*Work to be completed*.
Reproduce the part of the SlabCheck thread below that lies between "I agree that" and "that's getting picky.", inclusive.

*Text segment*.
— begin —

Well, I was kind of wondering that, but if it's not practical then
preallocating the space instead will do.

            regards, tom lane



Re: SlabCheck leaks memory into TopMemoryContext

From
Tomas Vondra
Date:
On Thu, Jan 16, 2020 at 10:27:01AM -0500, Tom Lane wrote:
>Andres Freund <andres@anarazel.de> writes:
>> ... I thought you were asking whether
>> any additional memory could just be avoided...
>
>Well, I was kind of wondering that, but if it's not practical then
>preallocating the space instead will do.
>

I don't think it's practical to rework the checks in a way that would
not require allocations. Maybe it's possible, but I think it's not worth
the extra complexity.

The attached fix should do the trick - it pre-allocates the space when
creating the context. There is a bit of complexity because we want to
allocate the space as part of the context header, but nothin too bad. We
might optimize it a bit by using a regular bitmap (instead of just an
array of bools), but I haven't done that.

regards

-- 
Tomas Vondra                  http://www.2ndQuadrant.com
PostgreSQL Development, 24x7 Support, Remote DBA, Training & Services

Attachment

Re: SlabCheck leaks memory into TopMemoryContext

From
Tom Lane
Date:
Tomas Vondra <tomas.vondra@2ndquadrant.com> writes:
> The attached fix should do the trick - it pre-allocates the space when
> creating the context. There is a bit of complexity because we want to
> allocate the space as part of the context header, but nothin too bad. We
> might optimize it a bit by using a regular bitmap (instead of just an
> array of bools), but I haven't done that.

Hmm ... so if this is an array of bools, why isn't it declared bool*
rather than char* ?  (Pre-existing ugliness, sure, but we might as
well fix it while we're here.  Especially since you used sizeof(bool)
in the space calculation.)

I agree that maxaligning the start point of the array is pointless.

I'd write "free chunks in a block" not "free chunks on a block",
the latter seems rather shaky English.  But that's getting picky.

LGTM otherwise.

            regards, tom lane



Re: SlabCheck leaks memory into TopMemoryContext

From
Andres Freund
Date:
Hi,

On 2020-01-16 17:25:00 +0100, Tomas Vondra wrote:
> On Thu, Jan 16, 2020 at 10:27:01AM -0500, Tom Lane wrote:
> > Andres Freund <andres@anarazel.de> writes:
> > > ... I thought you were asking whether
> > > any additional memory could just be avoided...
> > 
> > Well, I was kind of wondering that, but if it's not practical then
> > preallocating the space instead will do.

— end —

*Recorded information*.
— begin —

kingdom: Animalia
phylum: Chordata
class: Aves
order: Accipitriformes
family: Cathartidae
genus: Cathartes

— end —

*Output for this task*.
I agree that maxaligning the start point of the array is pointless.

I'd write "free chunks in a block" not "free chunks on a block",
the latter seems rather shaky English.  But that's getting picky.